Pupils might work scientifically by: systematically identifying the effect of changing one component at a time in a circuit; designing and making a set of traffic lights, a burglar alarm or some other useful circuit.
Pupils should be taught to recognise that light appears to travel in straight lines. Pupils should be taught to use the idea that light travels in straight lines to explain that objects are seen because they give out or reflect light into the eye. Pupils should be taught to explain that we see things because light travels from light sources to our eyes or from light sources to objects and then to our eyes. Pupils should be taught to use the idea that light travels in straight lines to explain why shadows have the same shape as the objects that cast them. Pupils should build on the work on light in year 3, exploring the way that light behaves, including light sources, reflection and shadows. They should talk about what happens and make predictions.
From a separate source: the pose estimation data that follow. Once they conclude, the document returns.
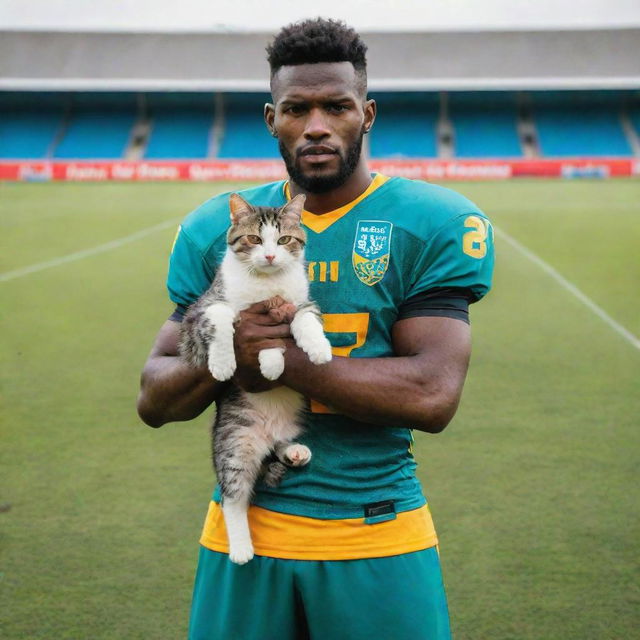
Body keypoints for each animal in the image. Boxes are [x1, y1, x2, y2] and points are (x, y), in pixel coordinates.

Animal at [178, 192, 332, 564]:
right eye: (254, 239)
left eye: (285, 240)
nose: (271, 256)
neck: (265, 285)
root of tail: (265, 436)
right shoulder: (200, 313)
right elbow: (220, 317)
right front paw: (223, 363)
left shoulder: (301, 303)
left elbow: (305, 320)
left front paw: (315, 349)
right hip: (234, 443)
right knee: (234, 498)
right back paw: (241, 548)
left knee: (280, 448)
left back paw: (295, 451)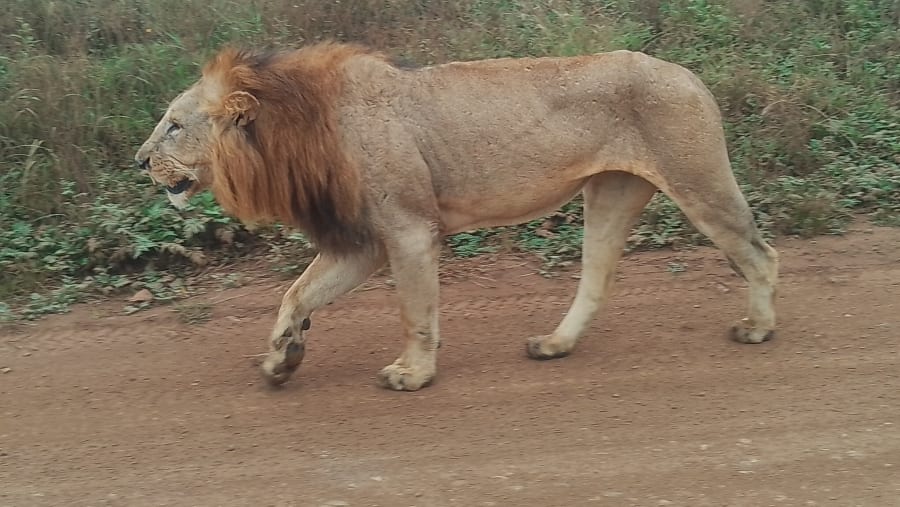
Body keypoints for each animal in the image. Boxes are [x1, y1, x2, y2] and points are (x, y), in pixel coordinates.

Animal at [135, 42, 779, 391]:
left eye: (174, 126)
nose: (140, 161)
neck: (290, 130)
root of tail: (687, 72)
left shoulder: (408, 229)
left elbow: (415, 312)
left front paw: (413, 374)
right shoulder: (361, 242)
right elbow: (296, 295)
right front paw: (280, 360)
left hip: (698, 180)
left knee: (761, 254)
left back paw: (759, 329)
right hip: (610, 194)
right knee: (596, 280)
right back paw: (555, 344)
Pupils might work scientifically by: deciding where to place rear-view mirrors on cars; designing and making a periscope and using the idea that light appears to travel in straight lines to explain how it works. They might investigate the relationship between light sources, objects and shadows by using shadow puppets. They could extend their experience of light by looking a range of phenomena including rainbows, colours on soap bubbles, objects looking bent in water, and coloured filters (they do not need to explain why these phenomena occur).